Primeiramente, tem-se que, em geral, a SAP é utilizada durante a fase do divórcio, na qual o filho se encontra emocionalmente vulnerável. Diante disso, o esforço empregado para induzi-lo a ter uma visão deturpada do progenitor ultrapassa o instrumento de vingança. Assim, os filhos são os maiores prejudicados, pois perdem o vínculo de uma relação afetiva, lembrando as palavras de Tácito: “covarde de coração, ousado de linguagem”.
Outrossim, depois da difamação, a criança começa a se afastar inconscientemente do pai-alvo, mas com a culpa de que foi por decisão dela. Consequentemente, o alienador, além de não esclarecer seus atos, não divide o peso de seus atos com a criança, e como disse Ganghi: “o medo tem alguma utilidade, mas a covardia não”.
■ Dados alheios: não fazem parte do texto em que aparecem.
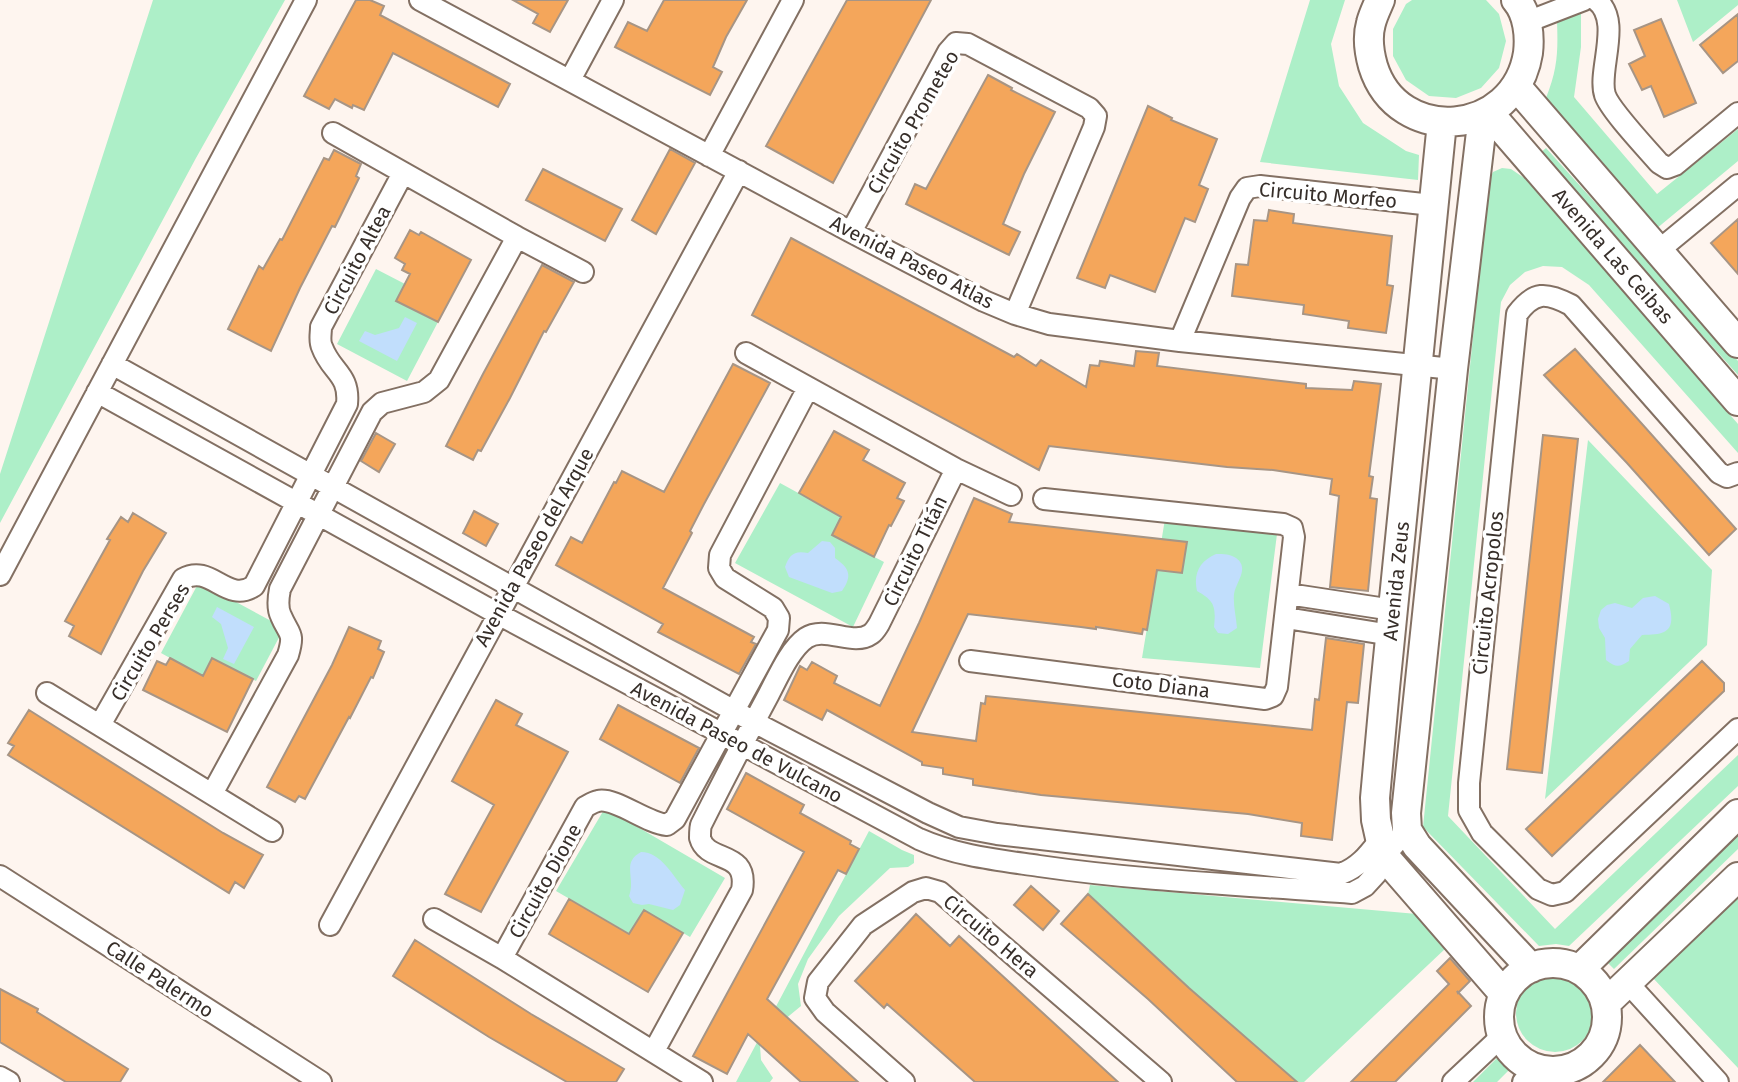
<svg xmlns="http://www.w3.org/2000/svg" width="1738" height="1082" viewBox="0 0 1738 1082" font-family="'Fira Sans',sans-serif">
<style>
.green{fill:#adefc8}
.water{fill:#c1defc}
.building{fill:#f4a65b;stroke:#a79585;stroke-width:2}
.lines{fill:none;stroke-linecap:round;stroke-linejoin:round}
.street-casing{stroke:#837063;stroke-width:24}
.secondary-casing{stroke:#837063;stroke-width:32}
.street{stroke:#fff;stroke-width:20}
.secondary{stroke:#fff;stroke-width:28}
.labels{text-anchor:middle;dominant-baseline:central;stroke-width:7;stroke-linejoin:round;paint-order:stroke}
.street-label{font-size:20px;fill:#362e29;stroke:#fff}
</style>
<rect width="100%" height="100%" fill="#fef5ef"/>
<path class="green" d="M153 0H285L196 158 0 523V474Z
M1310 0H1345L1331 44 1339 86 1363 123 1406 151 1419 155 1418 180 1260 162Z
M1412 0H1486L1499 14 1506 41 1499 68 1481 88 1456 98 1429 96 1406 80 1393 56V29L1406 4Z
M1677 0H1738V5L1693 42Z
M1581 11V47L1574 97 1657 194 1738 129V161L1656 229 1596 161 1546 98C1558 68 1558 51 1557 20Z
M1546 148 1738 361V375L1539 154Z
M1502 168 1511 169 1527 180 1738 424V453L1589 285 1562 267 1543 266 1525 272 1510 285 1501 302 1448 816 1555 929 1738 755V786L1569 946 1556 944 1539 946 1423 827 1489 180 1493 172Z
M376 269 405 284 397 301 438 322 407 381 337 344Z
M1588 440 1712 570 1707 645 1545 799Z
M780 483 842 517 832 535 884 562 853 627 735 563Z
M1165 519 1277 534 1260 668 1142 658Z
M199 582 284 628 256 681 212 658 199 682 195 672 161 653Z
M605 808 725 878 690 937 644 910 630 934 556 891Z
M1738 826V849L1614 969 1602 957Z
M869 831 902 850 914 855V863L908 867 890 868 839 916 808 959 798 984 801 1006 784 1020 760 1046 761 1060 773 1078 770 1082H736Z
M1090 885 1417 914 1446 948 1304 1082H1296L1189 988 1088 894Z
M1738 895V1068L1652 977Z
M1516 1013a39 39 0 1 1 78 0a39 39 0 1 1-78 0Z
M1500 1055 1512 1067 1497 1082H1473Z"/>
<path class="water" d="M405 317 417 323 397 361 359 341 365 331 375 335 399 328Z
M822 541 830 542 835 548V558C849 568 853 575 842 591L832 593 789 577 785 567C789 555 794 550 808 553Z
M1216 554C1224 554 1230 554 1236 558 1250 568 1236 582 1234 594 1233 605 1236 616 1237 628L1228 634 1218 633 1214 627C1216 607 1215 601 1197 591 1193 573 1200 561 1216 554Z
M1655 596 1669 604C1676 631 1667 635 1642 635L1630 649 1629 661C1619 668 1615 667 1606 660L1605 638 1599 628 1598 619 1601 610 1607 605 1615 603 1632 608 1643 598Z
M217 607 254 627 234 664 223 659 228 648 221 624 212 617Z
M641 852C661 852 673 876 685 890L680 905 673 910 649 904 642 905 633 903 629 896C636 877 621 863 641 852Z"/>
<path class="building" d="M356 0H370L384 6 380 15 510 84 498 107 393 53 364 110 353 105 352 108 335 99 329 109 304 96Z
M513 0H568L550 32 533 23 538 14Z
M664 0H747L726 37 713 67 722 72 710 95 615 47 628 22 647 31Z
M847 0H931L833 183 766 146Z
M1738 14V61L1723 73 1700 45Z
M1661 19 1696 103 1664 117 1651 86 1642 90 1629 64 1645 56 1634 30Z
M988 75 1012 88 1011 90 1055 112 1024 174 1003 224 1020 232 1009 255 906 204 915 184 926 189Z
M1148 106 1172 118 1171 120 1217 139 1199 185 1208 189 1195 222 1185 218 1155 292 1110 275 1105 288 1077 278Z
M670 149 695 163 656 234 632 220Z
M334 150 361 164 356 176 359 178 335 227 332 226 300 288 271 351 228 329 259 266 263 269 280 239 282 240 324 158 329 160Z
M543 169 622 209 605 241 526 200Z
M1269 210 1294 214 1293 223 1392 236 1387 285 1393 286 1386 333 1348 328 1349 321 1303 314 1304 305 1232 296 1236 264 1248 265 1254 220 1267 221Z
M1738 219V274L1711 243Z
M410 230 419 235 421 232 471 260 438 322 396 301 410 274 402 270 405 264 395 258Z
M791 238 1014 357 1017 354 1036 366 1041 360 1086 387 1090 365 1099 366 1100 361 1134 366 1136 351 1159 353 1157 366 1306 384V388L1352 390 1354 381 1381 384 1369 476 1373 477 1370 498 1377 499 1368 591 1330 587 1339 496 1330 494 1332 479 1273 470 1227 467 1049 446 1039 470 752 315Z
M542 265 574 282 546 332 544 331 510 398 481 451 478 450 473 460 446 446 483 374Z
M1575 349 1736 529 1709 555 1627 463 1544 375Z
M733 364 770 383 704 504 690 531 692 533 663 588 754 637 751 642 756 644 739 674 658 632 663 624 556 565 571 537 582 543 614 482 616 483 622 471 664 492Z
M834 431 869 450 863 460 905 483 897 498 904 501 891 526 889 525 874 557 832 535 841 517 799 493Z
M376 433 395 444 379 472 361 461Z
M1543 435 1578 439 1542 773 1507 769Z
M974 498 1012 514 1009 522 1187 542 1182 573 1157 570 1147 630 1143 629 1142 634 1096 627V629L1081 627 968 614 912 732 976 741 981 703 985 704 986 696 1312 730 1315 699 1319 700 1326 638 1364 644 1358 703 1347 702 1332 840 1301 836 1302 823 1248 814 1041 795 973 785V779L943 774V768L922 765V762L827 710 822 720 784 700 800 666 807 670 812 662 837 676 834 683 880 706 919 623Z
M474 511 498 524 486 546 463 533Z
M133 513 166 533 143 571 101 654 69 636 74 626 65 621 110 540 107 539 121 517 128 522Z
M349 627 381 641 378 649 384 652 373 678 371 677 350 718 349 717 305 799 299 796 295 802 267 787 332 665Z
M170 658 203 676 212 658 253 679 227 732 143 690 157 661 166 665Z
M1702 661 1724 683V691L1552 856 1526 829Z
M496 700 522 714 516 725 568 752 481 912 445 894 494 805 452 781Z
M618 705 699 748 680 783 600 739Z
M29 710 223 833 263 855 244 888 235 882 229 893 8 755 14 746 8 743Z
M746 773 804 805 800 813 851 841 850 844 859 849 846 874 838 870 767 999 858 1082H801L748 1034 727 1074 693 1056 804 852 727 809Z
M1031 886 1059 911 1043 930 1014 905Z
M1088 894 1189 988 1297 1082H1237L1148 999 1061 924Z
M569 899 629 934 644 910 683 933 648 992 549 934Z
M916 914 950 946 959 936 1118 1082H975L887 1004 884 1008 855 981Z
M415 940 531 1014 624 1069 616 1082H567L489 1037 393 976Z
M1450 958 1470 981 1458 993 1457 991 1471 1006 1395 1082H1351L1449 984 1437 971Z
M0 989 38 1009 37 1012 128 1069 120 1082H66L0 1042Z
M1640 1045 1675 1082H1603Z"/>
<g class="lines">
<g class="street-casing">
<path id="street" d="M420 0 851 232 984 301 1015 314 1049 324 1180 341 1453 369
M1596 0C1623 20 1597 71 1605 95 1610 110 1647 149 1659 163L1667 168 1675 165 1738 113
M1527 22 1584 0
M570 80 613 0
M333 133 517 237 583 272
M709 156 793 0
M851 232 948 52 956 43 968 44 1089 108 1096 116 1094 127 1015 314
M1658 251 1738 185
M1180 341 1240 198 1247 188 1260 186 1432 205
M746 353 956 469 1011 495
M112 364 754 722 928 813 959 827 997 834 1341 874C1359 867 1368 855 1379 841
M97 392 498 614 919 839C957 856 998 860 1039 866 1142 881 1247 885 1352 893L1365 886 1376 874 1384 856 1407 830
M1738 473 1727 477 1719 473 1571 305C1546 292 1534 291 1517 314L1469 783V810L1482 833 1538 889 1552 895 1565 892 1738 729
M0 575 306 0
M1288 594 1393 610
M1286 618 1391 635
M970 661 1265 699 1273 696 1277 687 1294 537 1292 528 1283 524 1044 499
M47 693 272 831
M100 725 183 579C211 563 226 604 254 586L347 404C350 374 331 372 322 347 319 341 321 334 321 327L403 173
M212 794 288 655C295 632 289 635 281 616 277 608 278 599 280 589L372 412 382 403 424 392 439 380 517 237
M0 876 321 1082
M434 919 502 958 702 1082
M330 925 739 171
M502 958 585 807C589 805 593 802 598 801 615 797 646 823 667 825L675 819 778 630 779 618 773 608 725 578 719 568 720 555 808 388
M1627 982 1718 1082
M654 1051 742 890C749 849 707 864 700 838 700 836 700 827 701 825 723 781 746 737 769 694 778 677 790 649 806 638 825 625 853 647 871 634 875 631 877 627 879 624L956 469
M0 1077 9 1082
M904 1082 825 1012 815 998 818 982 863 925 913 892 926 888 940 892 1161 1082
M1453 1082 1502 1036
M1523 1082 1536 1069"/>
</g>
<g class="secondary-casing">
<path id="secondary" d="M1380 0C1377 7 1373 15 1371 23 1367 37 1369 52 1373 66 1398 147 1515 137 1528 53 1530 36 1528 14 1516 0
M1516 86 1738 343
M1488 112 1738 401
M1483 115 1453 369 1406 813 1407 830 1417 846 1531 968
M1442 122 1385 688 1375 798 1376 820 1384 856 1504 994
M1499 1017a54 54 0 1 1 108 0a54 54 0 1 1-108 0Z
M1580 969 1738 814
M1606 1003 1738 877"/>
</g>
<use href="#street" class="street"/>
<use href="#secondary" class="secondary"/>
</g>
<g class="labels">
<g class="street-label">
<text transform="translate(913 122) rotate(-60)">Circuito Prometeo</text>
<text transform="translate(1328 195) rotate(5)">Circuito Morfeo</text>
<text transform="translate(1613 256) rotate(49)">Avenida Las Ceibas</text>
<text transform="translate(357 260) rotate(-62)">Circuito Altea</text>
<text transform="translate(912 262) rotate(27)">Avenida Paseo Atlas</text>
<text transform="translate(534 547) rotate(-61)">Avenida Paseo del Arque</text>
<text transform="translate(915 551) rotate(-64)">Circuito Titán</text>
<text transform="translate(1396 581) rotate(-84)">Avenida Zeus</text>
<text transform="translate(1488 593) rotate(-84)">Circuito Acropolos</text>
<text transform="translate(150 642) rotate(-59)">Circuito Perses</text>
<text transform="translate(1161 685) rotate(7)">Coto Diana</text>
<text transform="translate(737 742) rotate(28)">Avenida Paseo de Vulcano</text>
<text transform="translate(545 881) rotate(-61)">Circuito Dione</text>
<text transform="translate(991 936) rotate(40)">Circuito Hera</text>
<text transform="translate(160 979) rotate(33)">Calle Palermo</text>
</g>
</g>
</svg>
Infere-se, portanto, que a alienação parental tem que acabar. Para que isso ocorra, é necessário que o Ministério da Justiça utilize as assistentes sociais no acompanhamento periódico às casas das famílias que estão se divorciando, a fim de orientar e fiscalizar sobre os riscos da SAP e o enquadramento como violência psicológica. Também é preciso haver um acompanhamento psíquico na Educação Básica para dar todo o apoio profissional necessário nessa fase da vida. Desse modo, os filhos não sofrerão mais com esses problemas.